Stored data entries

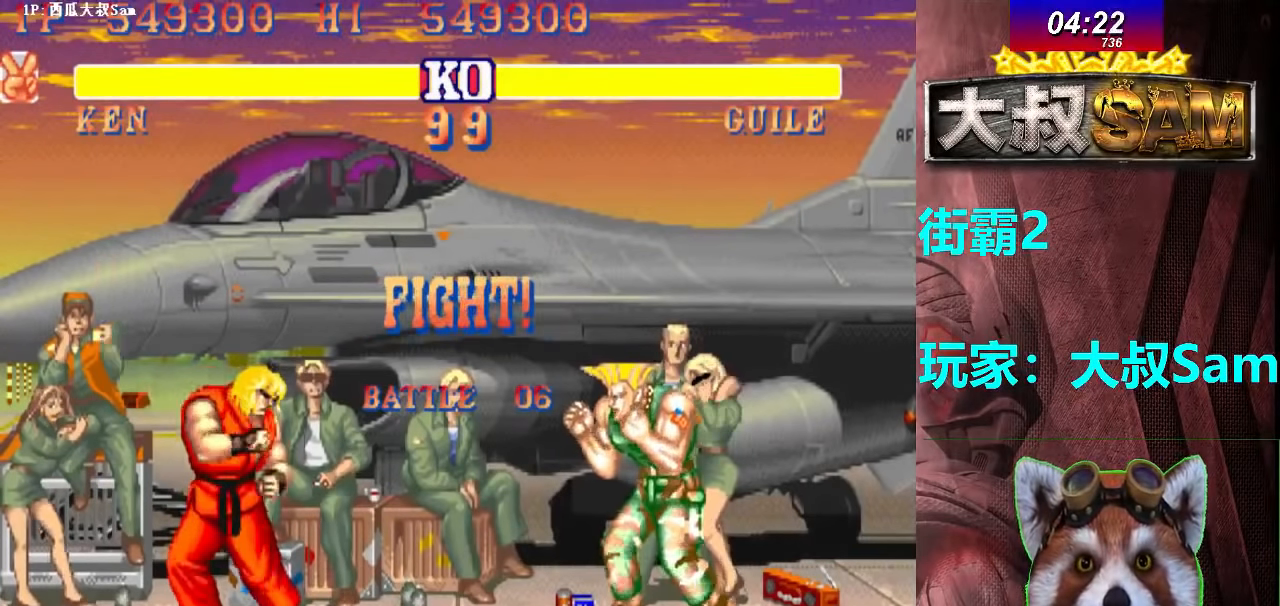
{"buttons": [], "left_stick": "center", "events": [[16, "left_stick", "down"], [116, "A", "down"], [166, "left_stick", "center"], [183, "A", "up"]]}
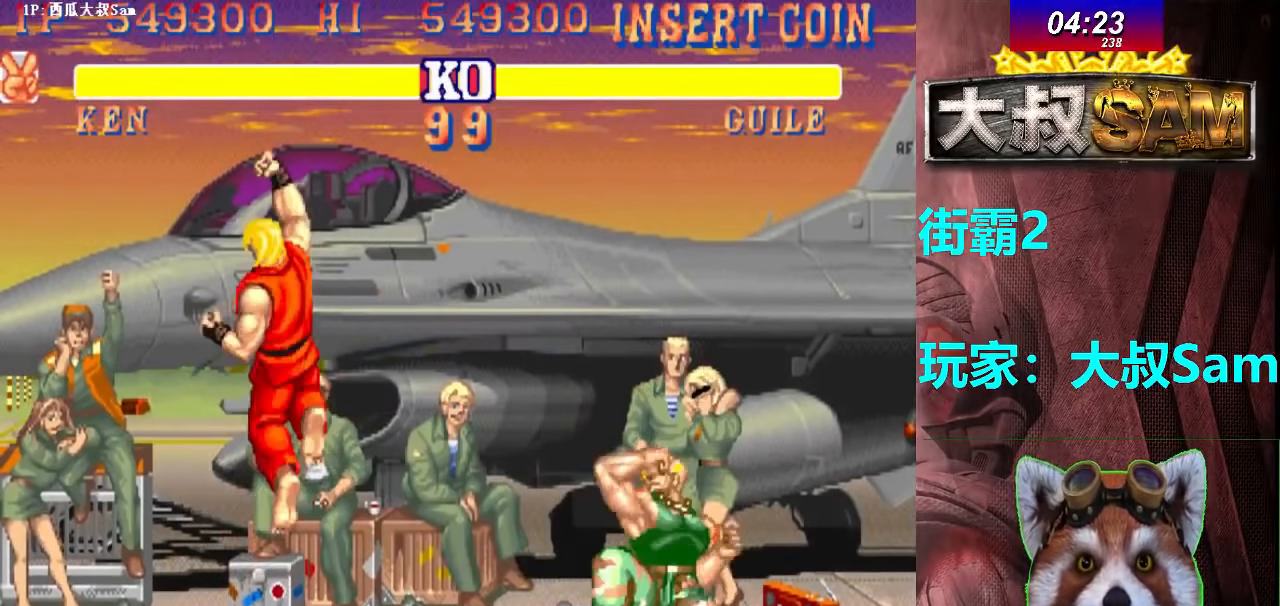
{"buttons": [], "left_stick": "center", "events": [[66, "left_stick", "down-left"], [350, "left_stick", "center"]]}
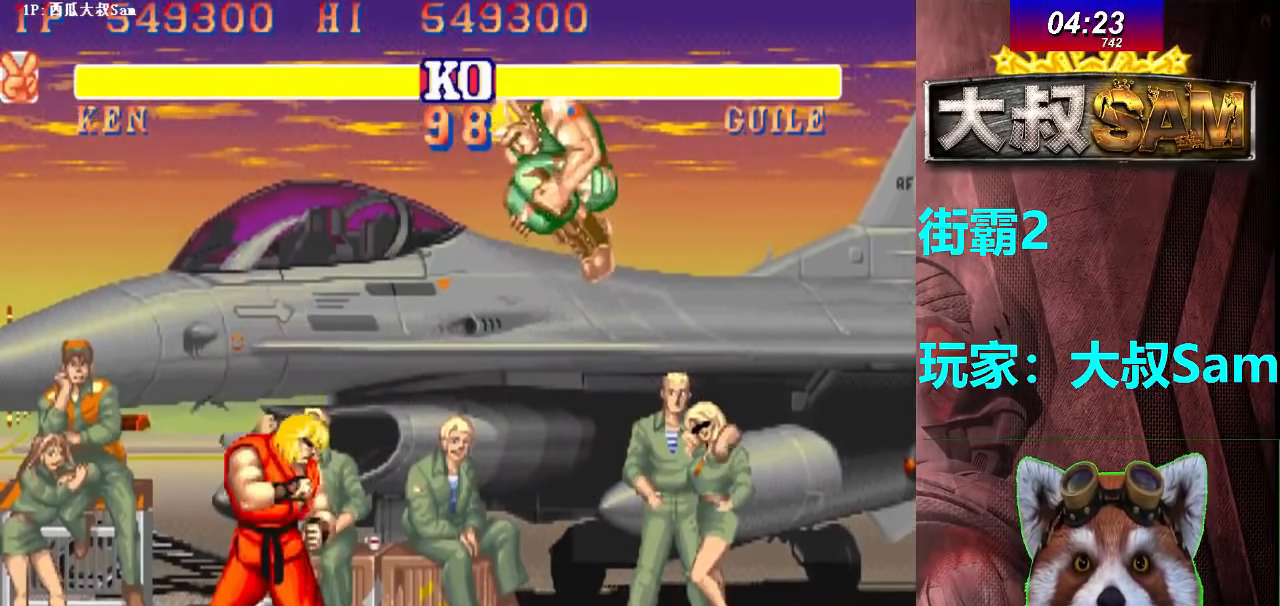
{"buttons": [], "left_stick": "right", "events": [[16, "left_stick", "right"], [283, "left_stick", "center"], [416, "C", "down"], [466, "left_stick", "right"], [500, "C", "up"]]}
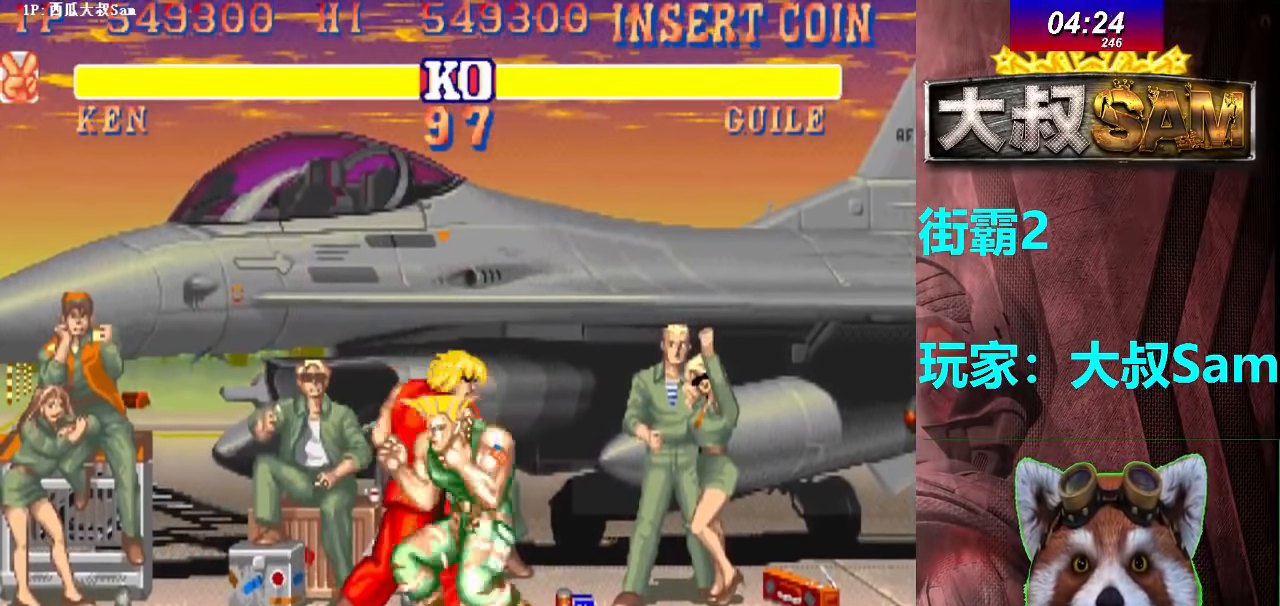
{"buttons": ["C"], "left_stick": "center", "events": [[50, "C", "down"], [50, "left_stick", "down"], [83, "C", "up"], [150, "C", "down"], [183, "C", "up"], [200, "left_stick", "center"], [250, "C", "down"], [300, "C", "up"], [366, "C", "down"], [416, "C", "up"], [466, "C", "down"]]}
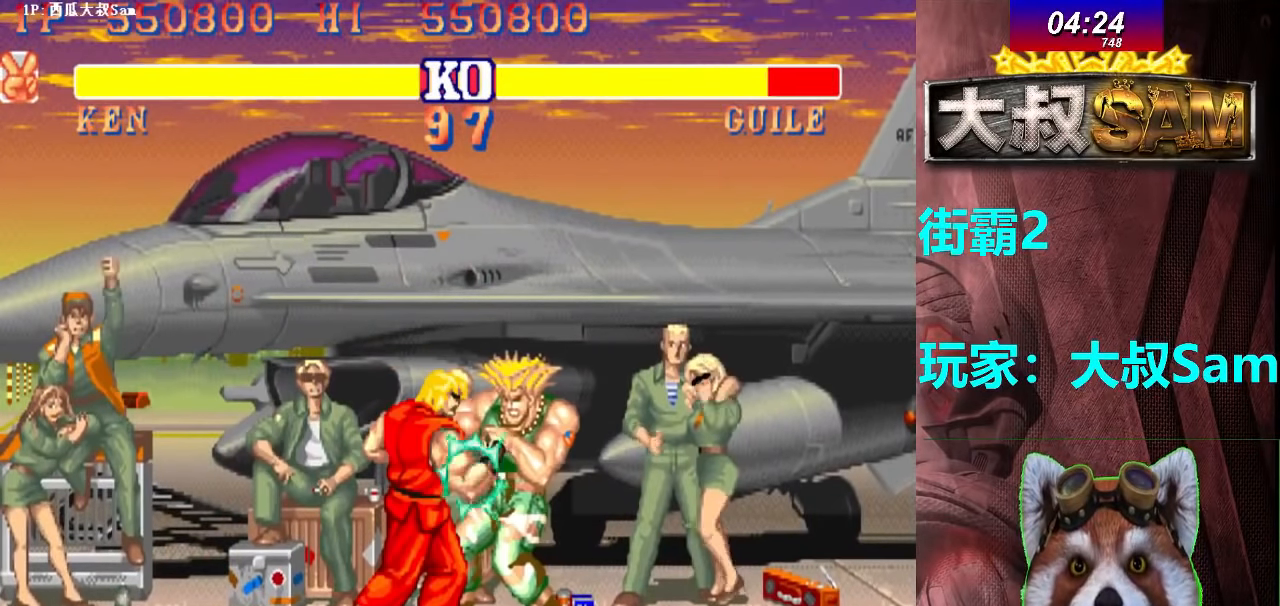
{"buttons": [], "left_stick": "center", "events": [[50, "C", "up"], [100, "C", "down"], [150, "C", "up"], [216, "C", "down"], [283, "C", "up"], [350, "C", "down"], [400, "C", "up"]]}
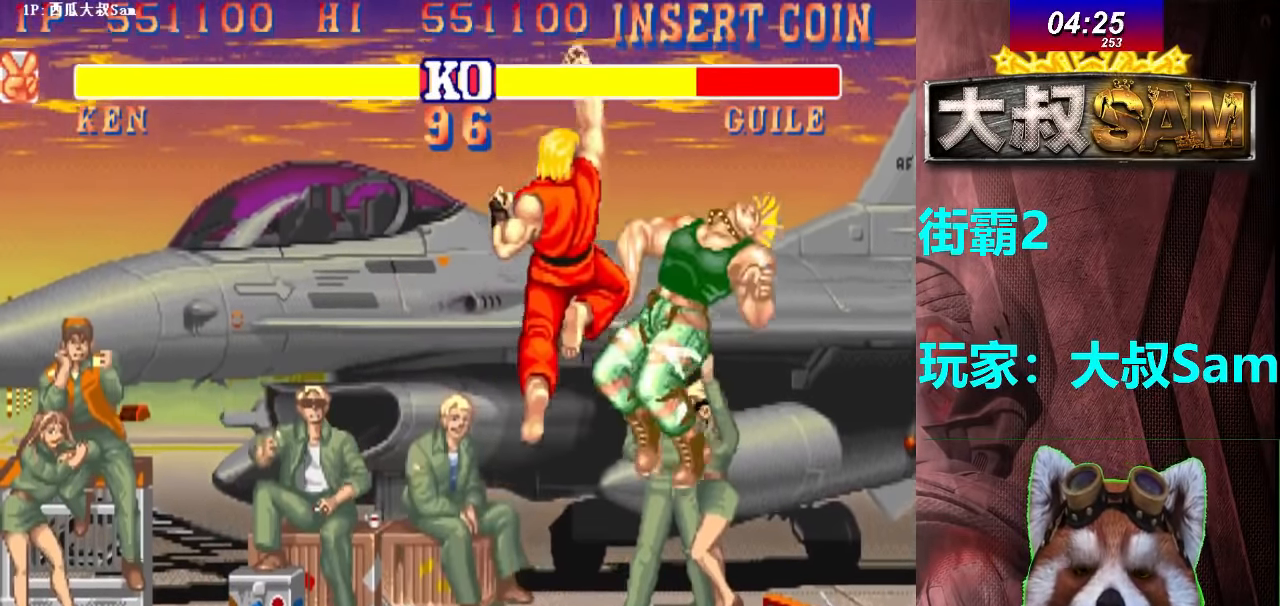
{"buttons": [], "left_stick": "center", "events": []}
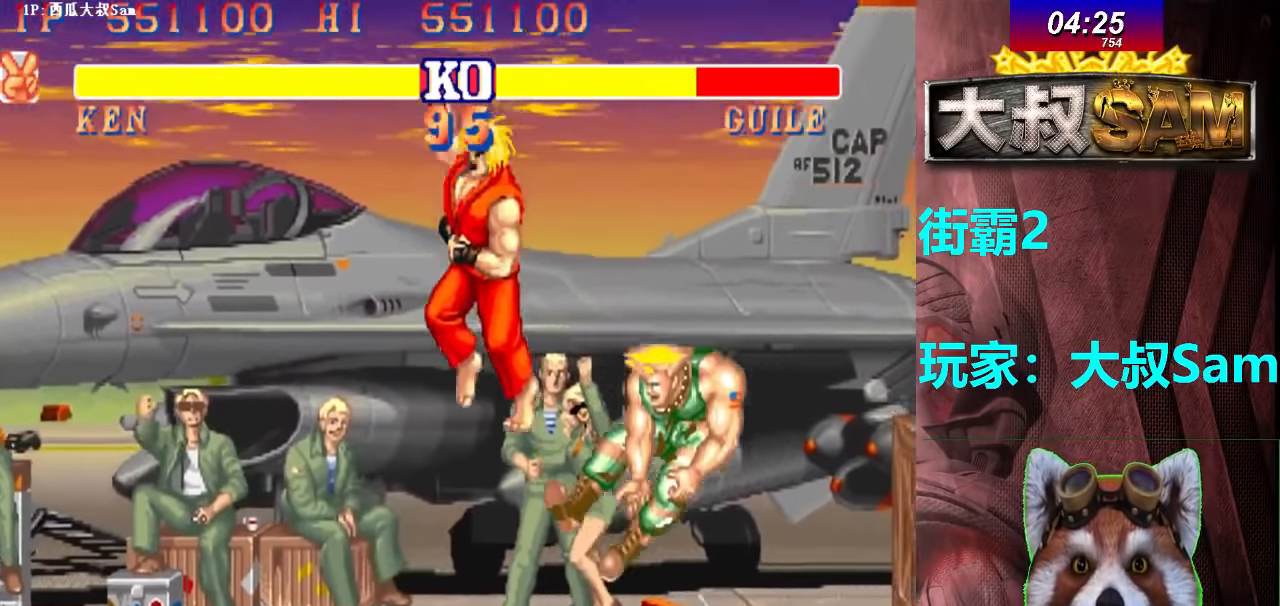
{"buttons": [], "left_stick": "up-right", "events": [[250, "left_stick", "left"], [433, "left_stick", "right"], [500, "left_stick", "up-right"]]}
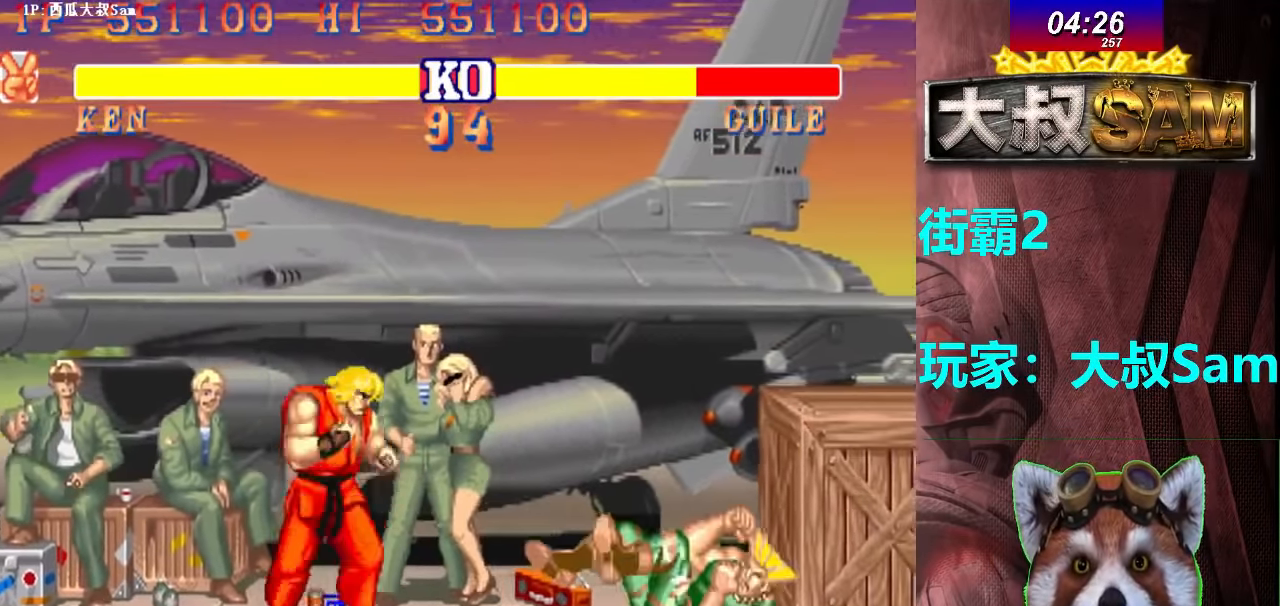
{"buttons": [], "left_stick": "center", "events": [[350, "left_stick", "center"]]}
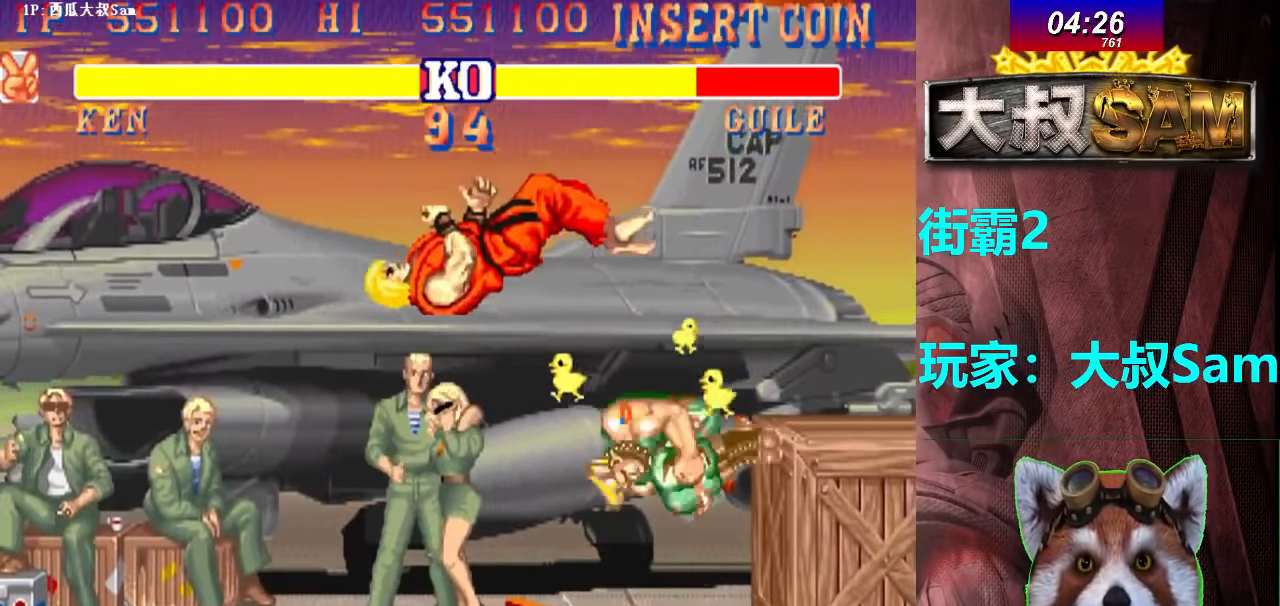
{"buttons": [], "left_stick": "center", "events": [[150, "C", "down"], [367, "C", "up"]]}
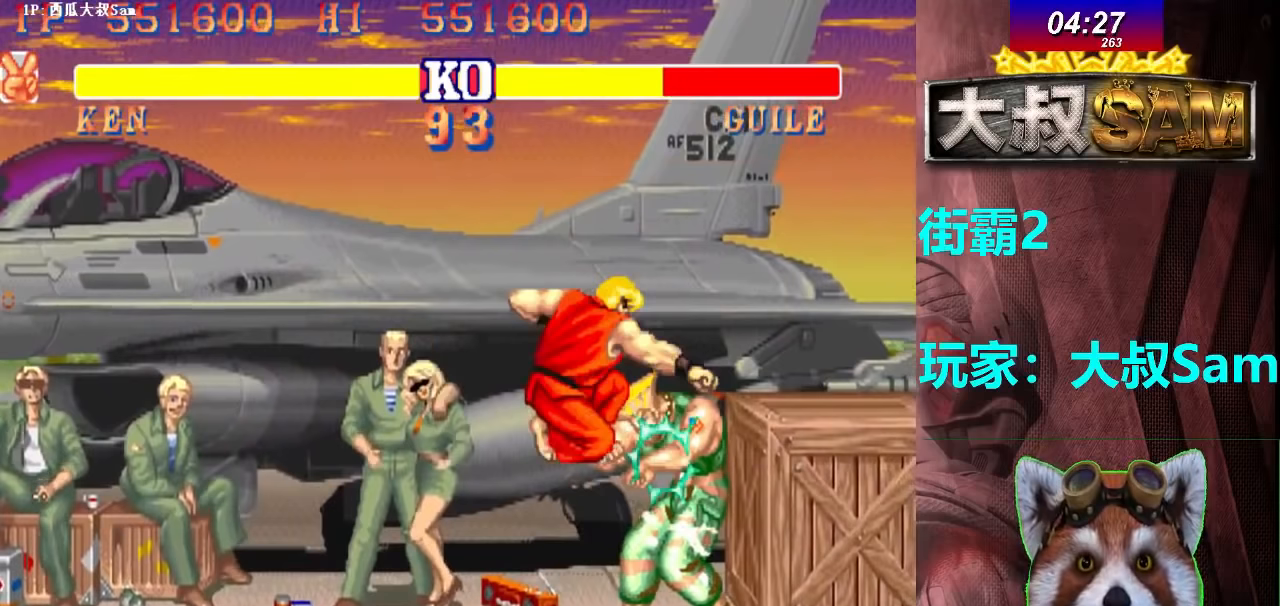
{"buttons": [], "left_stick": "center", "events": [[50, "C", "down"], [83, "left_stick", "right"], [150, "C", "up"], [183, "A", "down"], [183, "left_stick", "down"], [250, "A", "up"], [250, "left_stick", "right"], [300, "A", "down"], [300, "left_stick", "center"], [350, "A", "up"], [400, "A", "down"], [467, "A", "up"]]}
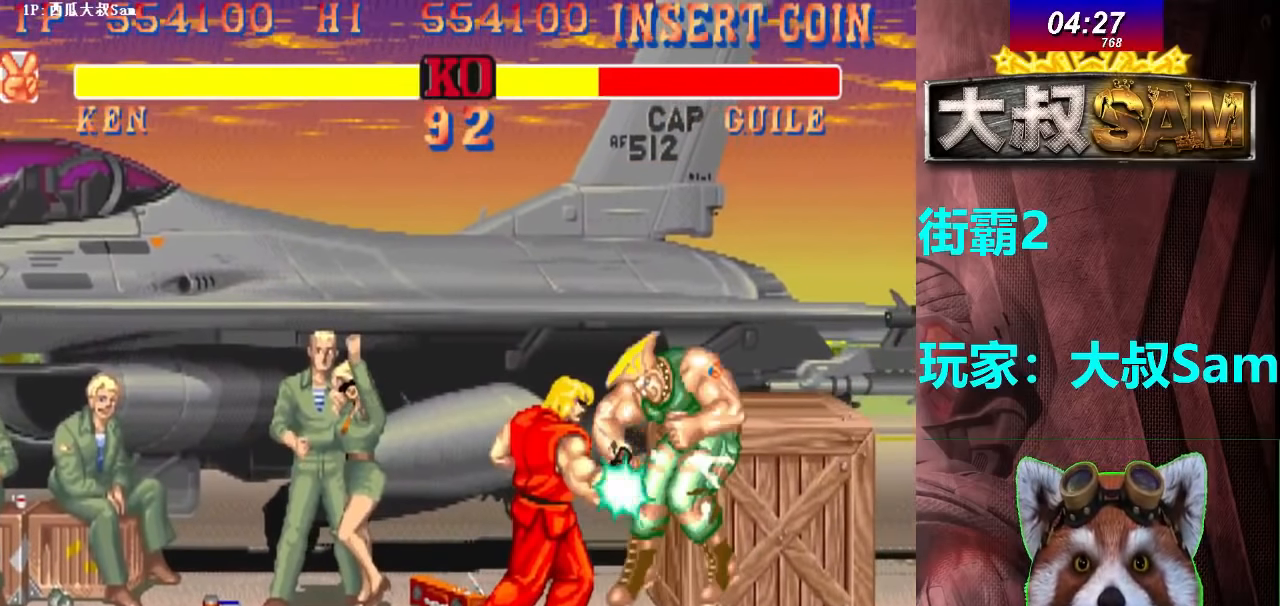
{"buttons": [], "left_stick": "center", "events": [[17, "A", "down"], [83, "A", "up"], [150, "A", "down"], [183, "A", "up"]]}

How to complete this task
Reproduce each line of the records exactly, and omit every picture.

Completed exercise
{"buttons": [], "left_stick": "center", "events": [[16, "left_stick", "down"], [116, "A", "down"], [166, "left_stick", "center"], [183, "A", "up"]]}
{"buttons": [], "left_stick": "center", "events": [[66, "left_stick", "down-left"], [350, "left_stick", "center"]]}
{"buttons": [], "left_stick": "right", "events": [[16, "left_stick", "right"], [283, "left_stick", "center"], [416, "C", "down"], [466, "left_stick", "right"], [500, "C", "up"]]}
{"buttons": ["C"], "left_stick": "center", "events": [[50, "C", "down"], [50, "left_stick", "down"], [83, "C", "up"], [150, "C", "down"], [183, "C", "up"], [200, "left_stick", "center"], [250, "C", "down"], [300, "C", "up"], [366, "C", "down"], [416, "C", "up"], [466, "C", "down"]]}
{"buttons": [], "left_stick": "center", "events": [[50, "C", "up"], [100, "C", "down"], [150, "C", "up"], [216, "C", "down"], [283, "C", "up"], [350, "C", "down"], [400, "C", "up"]]}
{"buttons": [], "left_stick": "center", "events": []}
{"buttons": [], "left_stick": "up-right", "events": [[250, "left_stick", "left"], [433, "left_stick", "right"], [500, "left_stick", "up-right"]]}
{"buttons": [], "left_stick": "center", "events": [[350, "left_stick", "center"]]}
{"buttons": [], "left_stick": "center", "events": [[150, "C", "down"], [367, "C", "up"]]}
{"buttons": [], "left_stick": "center", "events": [[50, "C", "down"], [83, "left_stick", "right"], [150, "C", "up"], [183, "A", "down"], [183, "left_stick", "down"], [250, "A", "up"], [250, "left_stick", "right"], [300, "A", "down"], [300, "left_stick", "center"], [350, "A", "up"], [400, "A", "down"], [467, "A", "up"]]}
{"buttons": [], "left_stick": "center", "events": [[17, "A", "down"], [83, "A", "up"], [150, "A", "down"], [183, "A", "up"]]}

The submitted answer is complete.